The operating margins are sure to come down though. Operating expenses was close to 33% of revenue in Q2, with the bulk of that coming from marketing. Taxes will also play a larger role going forward. However, even factoring those in, this is still likely a conservative 40% to 50% net margin business with very limited capital requirements. The company only has one hit game for now, but they do have a few in the works with new game Giant Online reaching 344k peak concurrent users. Even if you disregard the other games, ZT Online can be a cash cow for GA for quite a number of years given its track record and critical mass, and it is still growing. It seems highly probable that GA can generate at least $150M in free cash flow annually over the next few years just off of ZT Online. Any additional value from new games or from newly acquired businesses would just be gravy.
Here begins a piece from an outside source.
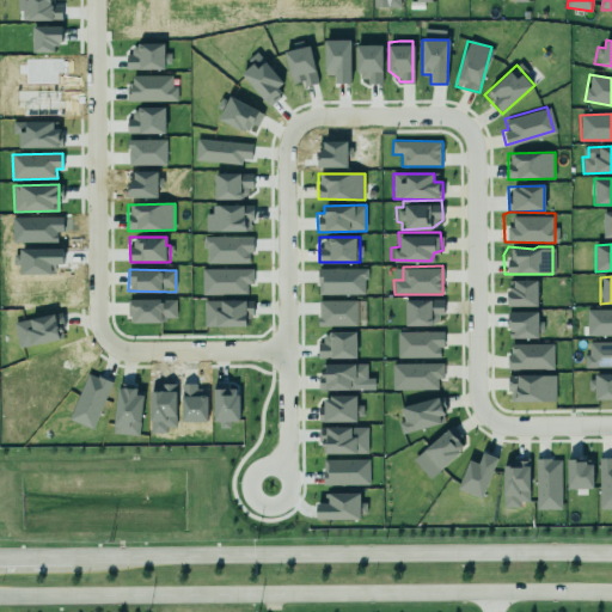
[(537,280),(508,281),(508,307),(538,306),(537,280)]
I don't see this stock dropping below $1.2 billion in market cap, which is basically its cash balance plus two years of free cash flow. That translates to a bottom of about $5 per share, or a loss of less than $3 per share from these levels. However, the upside here can be quite substantial. If we assume the company reaches $300M in free cash flow in 3 years (CY 2011) and the market values the FCF conservatively between 9-12x EV/FCF, that translates to a market cap range of $3.5B to $4.5B, or $14 to $18. Even a return to its IPO price of $15.50 would yield a 100% return. When this sector and company return to the market's favor, the limited float and high margin/high growth characteristics of the business could potentially justify a multiples expansion and yield a return several times higher than that. The risk/return proposition appears very favorable, and I'll be looking to build a fairly substantial position here.